Typing is officially the slowest way to communicate with artificial intelligence. We often obsess over the perfect written syntax, carefully editing our words before we even hit enter, but this process inherently filters out the raw creativity of our initial thoughts. I recently encountered a fascinating post from an AI professional based in Singapore who is completely rethinking this dynamic. This innovator describes a future—specifically 2026—where he navigates the city like a “crazy man in black,” talking to his phone with a suspicious smile, not to a person, but to a Large Language Model.
🎙️ The Mechanics of Voice-First Engineering
The core concept the author presents is shifting from “text-based prompting” to “stream-of-consciousness engineering.” When we sit down to type, we subconsciously edit ourselves. We worry about structure, grammar, and clarity, which often strips away the nuance and the “noise” that actually contains the most valuable context. The expert explains that the voice is the most efficient vessel for capturing ideas in their original, unpolished form.
This approach relies on the capabilities of multimodal models like Gemini. The process is simple yet profound: you record a long, unstructured ramble—everything running through your head about a specific topic. You don’t try to organize it; you just dump the data. Then, you feed this raw audio into the AI. Because the model can process the transcript instantly, it acts as a hyper-intelligent filter. It takes the chaos of your verbal brainstorming and structures it into usable assets. The creator is essentially using the AI to bridge the gap between human messy thought and machine-readable structure.
💡 Insight 1: Instant Content Architecture
The first major application this industry pro highlights is the generation of content and posts. Think about the friction involved in writing a LinkedIn post or a blog article. You have an idea while walking the dog or commuting, but by the time you sit at a computer, the spark is gone, or you struggle to find the right words.
By adopting the author’s method, you remove the friction of the blank page. You simply open your recording app and speak for three to five minutes. You describe the story, the lesson you learned, and the key takeaways you want the audience to have. You can even include instructions like, “Make the tone professional but witty.” The AI takes that transcript, removes the “ums” and “ahs,” organizes the rambling thoughts into a coherent narrative, and generates a draft that is 90% complete. This turns “dead time” like walking or commuting into your most productive creative hours.
⚙️ Insight 2: The Meta-Prompting Strategy
Perhaps the most compelling use case mentioned by the original poster is doing “prompt engineering via voice notes.” This sounds counterintuitive because we usually think of prompt engineering as a precise, code-like discipline.
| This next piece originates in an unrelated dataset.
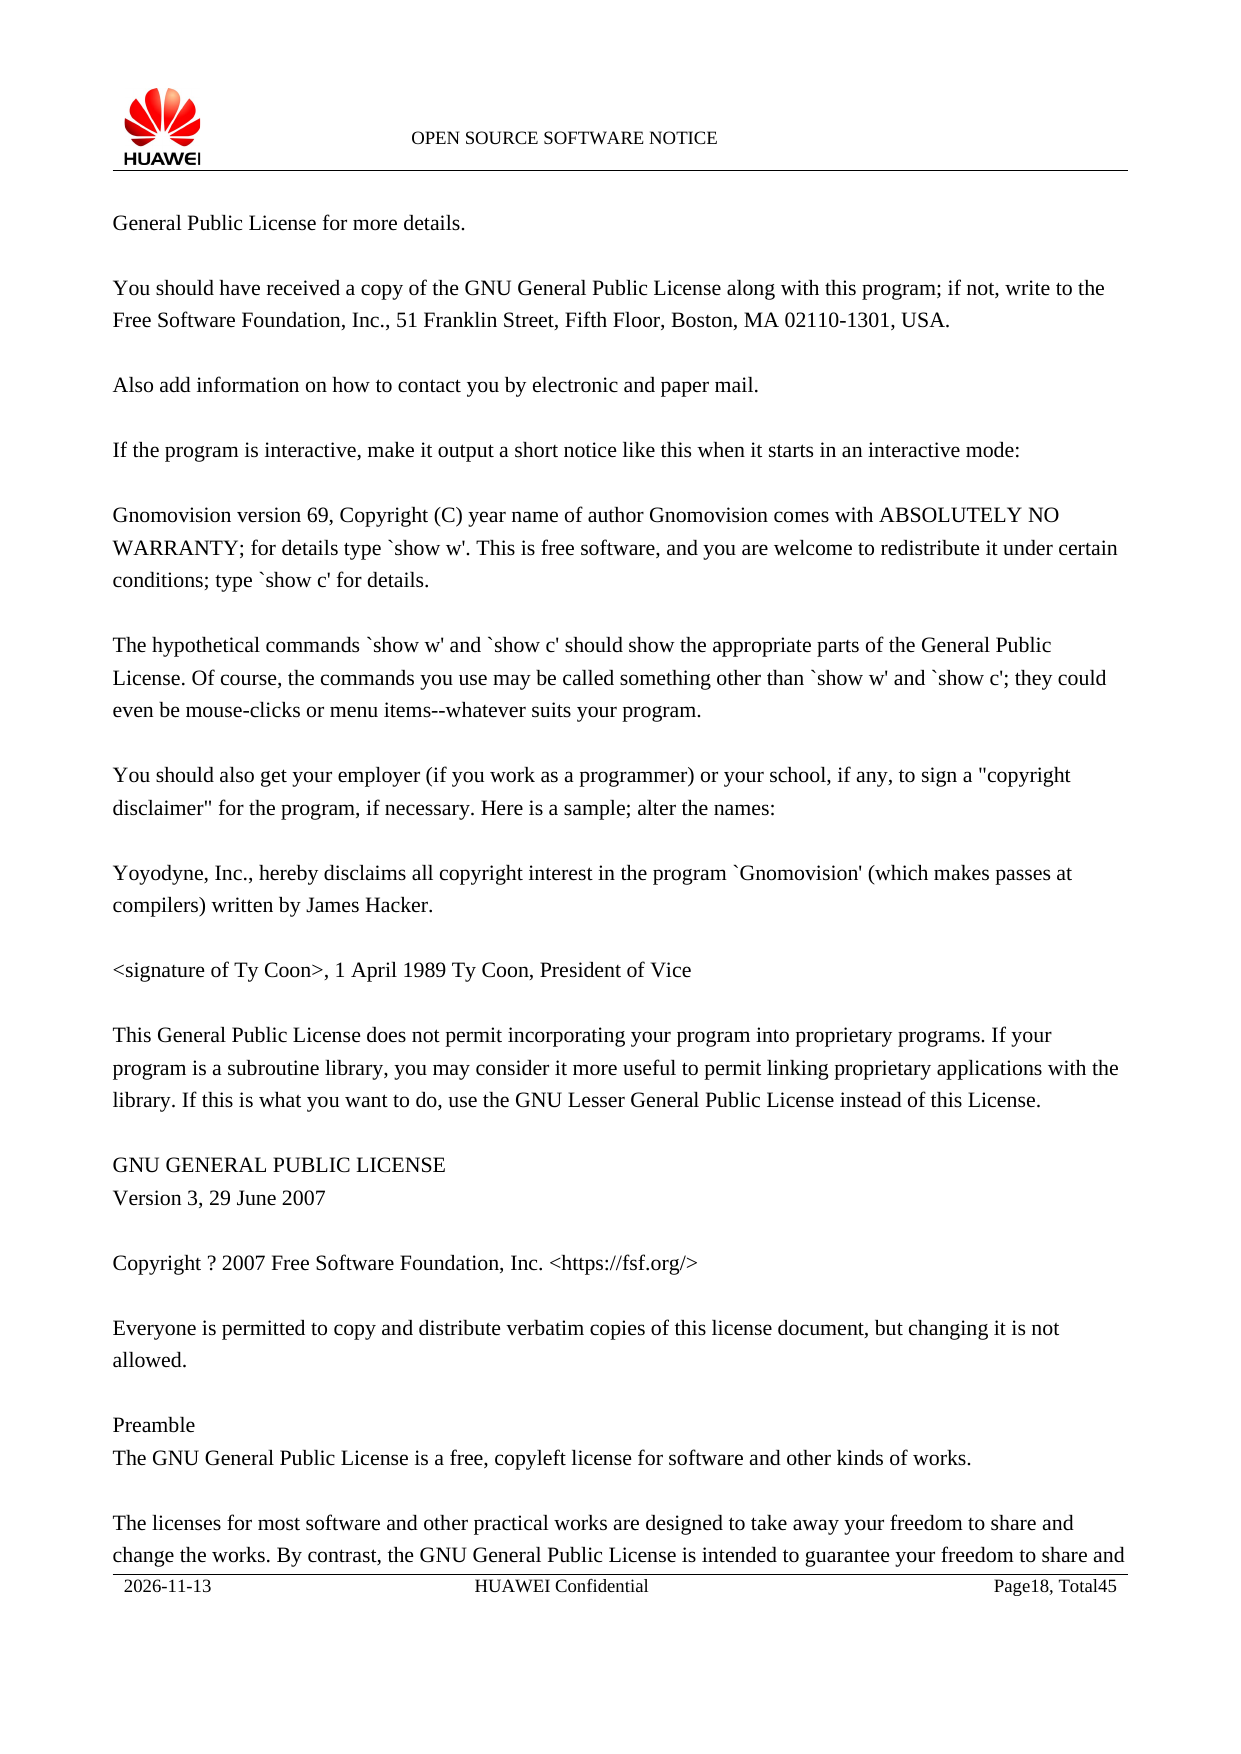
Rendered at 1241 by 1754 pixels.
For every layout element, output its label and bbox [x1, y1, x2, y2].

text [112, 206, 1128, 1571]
picture [124, 88, 201, 165]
However, this savvy professional uses voice to describe the intent of a prompt rather than writing the prompt itself.
For example, instead of struggling to write a complex system instruction for an AI agent, he might say, “I need a prompt that acts as a senior Python developer. It should critique my code, look for security vulnerabilities, and offer three alternative solutions for every function I provide. It needs to be strict and not overly polite.” The AI listens to this verbal request and generates the high-quality, technically structured text prompt needed to achieve that result. You are effectively using natural language to code the behavior of the model.
🚀 Insight 3: Rapid Solution Prototyping
The third pillar of this strategy is using voice for complex problem solving and “solution” generation. The LinkedIn user notes that this method helps him generate training topics and solutions instantly. This is essentially “rubber duck debugging” on steroids. When you are stuck on a difficult business problem or a technical blocker, explaining it out loud often helps you visualize the issue.
By recording this explanation and feeding it to the LLM, you provide the AI with a massive amount of context that you would never have the patience to type out. You can describe the variables, the constraints, your current frustrations, and your desired outcome. The AI analyzes this rich data set and proposes structured solutions, training modules, or strategic roadmaps. It turns a ten-minute rant into a clean, actionable project plan.
⚠️ Nuances to Consider
While this method is incredibly powerful, the author hints at the social awkwardness involved. Talking to your phone with a “suspicious smile” in public might draw some looks. There is also the challenge of privacy; you need to be mindful of where you are recording if you are discussing sensitive proprietary information. Furthermore, relying on voice requires trust in the model’s transcription and reasoning capabilities. It works best with advanced models that can understand context and intent, rather than simple speech-to-text tools that only dictate words.
If you want to see exactly how this creator is planning to double down on this strategy in 2026, I highly recommend checking out his full post for more context.